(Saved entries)
----------

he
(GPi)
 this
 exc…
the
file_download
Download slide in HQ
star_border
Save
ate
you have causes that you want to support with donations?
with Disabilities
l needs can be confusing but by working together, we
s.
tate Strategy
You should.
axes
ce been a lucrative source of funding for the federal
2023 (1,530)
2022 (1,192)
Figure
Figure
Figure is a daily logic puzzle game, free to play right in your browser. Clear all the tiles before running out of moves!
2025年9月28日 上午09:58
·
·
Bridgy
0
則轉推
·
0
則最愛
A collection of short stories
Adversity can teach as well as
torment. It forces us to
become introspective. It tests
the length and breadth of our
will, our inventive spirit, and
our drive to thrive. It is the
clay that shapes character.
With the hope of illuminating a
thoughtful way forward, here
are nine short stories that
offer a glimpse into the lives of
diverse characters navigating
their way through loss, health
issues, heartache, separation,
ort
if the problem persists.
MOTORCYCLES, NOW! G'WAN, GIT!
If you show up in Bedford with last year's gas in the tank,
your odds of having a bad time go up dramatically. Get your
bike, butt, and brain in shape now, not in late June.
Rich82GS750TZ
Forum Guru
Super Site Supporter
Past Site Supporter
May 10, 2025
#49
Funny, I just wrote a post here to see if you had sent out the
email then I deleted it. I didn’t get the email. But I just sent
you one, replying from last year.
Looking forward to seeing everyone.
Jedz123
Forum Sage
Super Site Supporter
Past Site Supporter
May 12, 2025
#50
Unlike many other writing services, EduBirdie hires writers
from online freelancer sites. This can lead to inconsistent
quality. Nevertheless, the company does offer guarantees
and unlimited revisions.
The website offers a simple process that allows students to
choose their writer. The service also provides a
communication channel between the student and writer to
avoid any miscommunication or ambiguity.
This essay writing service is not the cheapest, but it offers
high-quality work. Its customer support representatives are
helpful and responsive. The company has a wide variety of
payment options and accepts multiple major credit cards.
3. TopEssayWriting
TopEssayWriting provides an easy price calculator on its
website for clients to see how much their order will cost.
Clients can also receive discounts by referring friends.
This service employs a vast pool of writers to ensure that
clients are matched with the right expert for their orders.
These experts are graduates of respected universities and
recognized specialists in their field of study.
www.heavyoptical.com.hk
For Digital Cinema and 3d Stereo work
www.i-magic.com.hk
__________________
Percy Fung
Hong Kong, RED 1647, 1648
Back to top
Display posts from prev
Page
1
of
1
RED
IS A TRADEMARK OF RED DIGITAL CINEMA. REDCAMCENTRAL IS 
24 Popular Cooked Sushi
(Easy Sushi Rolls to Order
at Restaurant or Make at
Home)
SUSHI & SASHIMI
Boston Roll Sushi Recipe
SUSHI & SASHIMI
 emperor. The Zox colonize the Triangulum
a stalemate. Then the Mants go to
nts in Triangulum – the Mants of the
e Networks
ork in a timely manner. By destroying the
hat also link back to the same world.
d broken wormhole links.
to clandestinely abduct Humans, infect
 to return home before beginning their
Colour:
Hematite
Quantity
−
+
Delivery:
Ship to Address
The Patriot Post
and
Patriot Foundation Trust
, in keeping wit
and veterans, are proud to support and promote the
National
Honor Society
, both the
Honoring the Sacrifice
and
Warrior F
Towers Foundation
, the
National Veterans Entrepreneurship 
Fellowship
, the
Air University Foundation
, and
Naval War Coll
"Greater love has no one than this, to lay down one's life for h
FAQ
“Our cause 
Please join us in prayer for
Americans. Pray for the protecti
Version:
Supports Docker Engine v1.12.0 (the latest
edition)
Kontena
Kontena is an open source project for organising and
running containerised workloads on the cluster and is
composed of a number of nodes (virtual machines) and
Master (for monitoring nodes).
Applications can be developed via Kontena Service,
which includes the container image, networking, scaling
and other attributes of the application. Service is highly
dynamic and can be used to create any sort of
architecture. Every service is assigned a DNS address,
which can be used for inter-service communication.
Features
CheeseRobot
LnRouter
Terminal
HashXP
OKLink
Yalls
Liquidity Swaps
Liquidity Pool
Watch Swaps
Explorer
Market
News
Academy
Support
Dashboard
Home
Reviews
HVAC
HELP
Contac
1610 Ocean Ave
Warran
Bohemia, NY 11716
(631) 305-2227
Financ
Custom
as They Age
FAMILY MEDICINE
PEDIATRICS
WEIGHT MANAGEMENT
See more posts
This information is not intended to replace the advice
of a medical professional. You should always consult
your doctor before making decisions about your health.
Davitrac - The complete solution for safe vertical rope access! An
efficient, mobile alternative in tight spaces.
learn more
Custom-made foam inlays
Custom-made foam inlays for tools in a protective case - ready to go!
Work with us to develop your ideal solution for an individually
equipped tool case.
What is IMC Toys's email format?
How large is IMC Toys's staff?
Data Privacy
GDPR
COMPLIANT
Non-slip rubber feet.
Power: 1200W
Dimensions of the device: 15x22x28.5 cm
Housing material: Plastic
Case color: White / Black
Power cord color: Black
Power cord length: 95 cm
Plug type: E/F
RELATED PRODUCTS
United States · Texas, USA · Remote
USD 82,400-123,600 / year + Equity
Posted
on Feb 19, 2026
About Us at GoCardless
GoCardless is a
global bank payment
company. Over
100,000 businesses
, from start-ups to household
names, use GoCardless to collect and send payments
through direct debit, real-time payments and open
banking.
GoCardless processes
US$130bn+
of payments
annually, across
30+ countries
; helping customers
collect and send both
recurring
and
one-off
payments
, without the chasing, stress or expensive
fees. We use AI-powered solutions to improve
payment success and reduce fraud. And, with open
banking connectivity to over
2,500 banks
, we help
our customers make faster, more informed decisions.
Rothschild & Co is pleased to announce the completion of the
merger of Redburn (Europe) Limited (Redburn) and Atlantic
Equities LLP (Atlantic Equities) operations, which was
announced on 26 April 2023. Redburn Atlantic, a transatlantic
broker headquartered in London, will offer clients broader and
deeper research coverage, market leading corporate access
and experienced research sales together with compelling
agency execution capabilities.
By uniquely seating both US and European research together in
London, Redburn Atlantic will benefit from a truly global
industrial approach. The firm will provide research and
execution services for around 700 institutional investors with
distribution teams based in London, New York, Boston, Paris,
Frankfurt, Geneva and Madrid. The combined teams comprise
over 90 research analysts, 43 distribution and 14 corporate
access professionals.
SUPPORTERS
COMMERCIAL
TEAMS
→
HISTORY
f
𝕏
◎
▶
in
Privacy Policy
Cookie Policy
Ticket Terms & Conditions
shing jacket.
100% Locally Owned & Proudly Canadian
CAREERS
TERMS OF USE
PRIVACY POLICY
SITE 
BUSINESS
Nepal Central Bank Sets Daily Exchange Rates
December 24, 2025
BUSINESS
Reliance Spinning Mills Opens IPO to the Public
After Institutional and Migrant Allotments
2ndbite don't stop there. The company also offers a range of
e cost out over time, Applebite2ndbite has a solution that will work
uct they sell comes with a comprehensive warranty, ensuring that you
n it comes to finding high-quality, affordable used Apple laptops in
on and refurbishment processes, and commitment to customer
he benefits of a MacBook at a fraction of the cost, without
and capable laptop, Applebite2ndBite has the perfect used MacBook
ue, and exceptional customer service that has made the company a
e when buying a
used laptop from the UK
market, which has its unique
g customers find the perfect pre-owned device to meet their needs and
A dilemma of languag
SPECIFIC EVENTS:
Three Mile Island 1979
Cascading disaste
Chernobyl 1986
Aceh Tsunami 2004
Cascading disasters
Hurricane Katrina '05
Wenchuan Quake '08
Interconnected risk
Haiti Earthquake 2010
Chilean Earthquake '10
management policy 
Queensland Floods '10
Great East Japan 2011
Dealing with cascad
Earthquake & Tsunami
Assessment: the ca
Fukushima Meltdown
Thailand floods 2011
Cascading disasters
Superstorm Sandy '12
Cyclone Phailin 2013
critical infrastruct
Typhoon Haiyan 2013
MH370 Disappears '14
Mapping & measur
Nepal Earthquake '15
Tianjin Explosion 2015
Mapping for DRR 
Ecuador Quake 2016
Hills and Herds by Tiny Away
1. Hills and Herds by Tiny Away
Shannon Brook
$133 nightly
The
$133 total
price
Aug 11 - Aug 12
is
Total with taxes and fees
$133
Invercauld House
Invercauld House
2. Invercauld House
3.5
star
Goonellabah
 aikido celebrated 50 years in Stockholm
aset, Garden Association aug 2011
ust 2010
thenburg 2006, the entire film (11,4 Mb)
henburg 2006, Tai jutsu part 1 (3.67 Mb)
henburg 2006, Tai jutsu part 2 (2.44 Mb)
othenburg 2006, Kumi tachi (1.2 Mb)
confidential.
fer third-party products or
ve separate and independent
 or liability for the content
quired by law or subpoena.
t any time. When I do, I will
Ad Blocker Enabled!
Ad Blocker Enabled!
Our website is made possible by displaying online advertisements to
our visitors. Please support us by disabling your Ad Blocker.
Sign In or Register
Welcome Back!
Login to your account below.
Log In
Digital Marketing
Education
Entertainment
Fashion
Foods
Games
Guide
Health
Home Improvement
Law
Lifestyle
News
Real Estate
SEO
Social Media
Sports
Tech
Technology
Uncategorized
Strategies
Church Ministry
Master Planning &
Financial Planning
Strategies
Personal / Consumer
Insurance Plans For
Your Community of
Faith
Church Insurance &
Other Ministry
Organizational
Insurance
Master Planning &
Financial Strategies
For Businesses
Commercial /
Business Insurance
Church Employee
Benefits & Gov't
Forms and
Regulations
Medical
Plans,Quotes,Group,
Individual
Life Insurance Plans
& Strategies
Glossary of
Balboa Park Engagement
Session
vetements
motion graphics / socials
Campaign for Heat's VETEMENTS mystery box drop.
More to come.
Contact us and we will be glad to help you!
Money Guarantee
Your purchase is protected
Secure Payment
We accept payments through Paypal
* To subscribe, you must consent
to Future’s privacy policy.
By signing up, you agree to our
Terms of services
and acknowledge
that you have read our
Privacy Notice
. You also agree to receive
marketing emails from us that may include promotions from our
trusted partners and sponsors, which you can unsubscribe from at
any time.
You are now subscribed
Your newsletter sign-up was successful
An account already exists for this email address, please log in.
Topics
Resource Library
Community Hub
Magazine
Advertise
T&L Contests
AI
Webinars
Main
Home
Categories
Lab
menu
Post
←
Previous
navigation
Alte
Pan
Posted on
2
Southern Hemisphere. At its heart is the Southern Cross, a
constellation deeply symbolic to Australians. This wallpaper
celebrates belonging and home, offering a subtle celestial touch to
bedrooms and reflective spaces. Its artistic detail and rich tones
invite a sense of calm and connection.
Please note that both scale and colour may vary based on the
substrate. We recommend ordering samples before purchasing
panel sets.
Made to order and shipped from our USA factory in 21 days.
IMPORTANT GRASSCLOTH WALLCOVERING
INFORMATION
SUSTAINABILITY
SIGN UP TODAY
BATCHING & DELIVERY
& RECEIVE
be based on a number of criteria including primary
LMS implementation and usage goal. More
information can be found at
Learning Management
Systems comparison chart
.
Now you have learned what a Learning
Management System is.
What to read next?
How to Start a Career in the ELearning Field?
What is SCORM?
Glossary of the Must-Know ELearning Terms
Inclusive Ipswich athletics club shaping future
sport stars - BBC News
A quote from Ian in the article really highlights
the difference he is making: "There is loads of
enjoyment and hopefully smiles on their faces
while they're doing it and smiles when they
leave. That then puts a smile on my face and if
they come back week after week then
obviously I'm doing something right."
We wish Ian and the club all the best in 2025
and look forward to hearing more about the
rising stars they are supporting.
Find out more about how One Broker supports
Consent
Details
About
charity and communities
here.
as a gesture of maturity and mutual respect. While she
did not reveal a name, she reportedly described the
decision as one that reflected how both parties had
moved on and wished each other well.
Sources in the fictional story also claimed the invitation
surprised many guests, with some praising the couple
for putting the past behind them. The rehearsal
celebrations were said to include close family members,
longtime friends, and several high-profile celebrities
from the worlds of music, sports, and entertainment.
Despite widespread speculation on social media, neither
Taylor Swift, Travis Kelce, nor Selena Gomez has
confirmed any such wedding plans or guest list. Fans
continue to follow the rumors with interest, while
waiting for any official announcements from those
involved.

----------

Set down again, word for word, the stretch of records from the line with "Commercial /" to the line with "Resource Library", both of those lines included.

◆ Response:
Commercial /
Business Insurance
Church Employee
Benefits & Gov't
Forms and
Regulations
Medical
Plans,Quotes,Group,
Individual
Life Insurance Plans
& Strategies
Glossary of
Balboa Park Engagement
Session
vetements
motion graphics / socials
Campaign for Heat's VETEMENTS mystery box drop.
More to come.
Contact us and we will be glad to help you!
Money Guarantee
Your purchase is protected
Secure Payment
We accept payments through Paypal
* To subscribe, you must consent
to Future’s privacy policy.
By signing up, you agree to our
Terms of services
and acknowledge
that you have read our
Privacy Notice
. You also agree to receive
marketing emails from us that may include promotions from our
trusted partners and sponsors, which you can unsubscribe from at
any time.
You are now subscribed
Your newsletter sign-up was successful
An account already exists for this email address, please log in.
Topics
Resource Library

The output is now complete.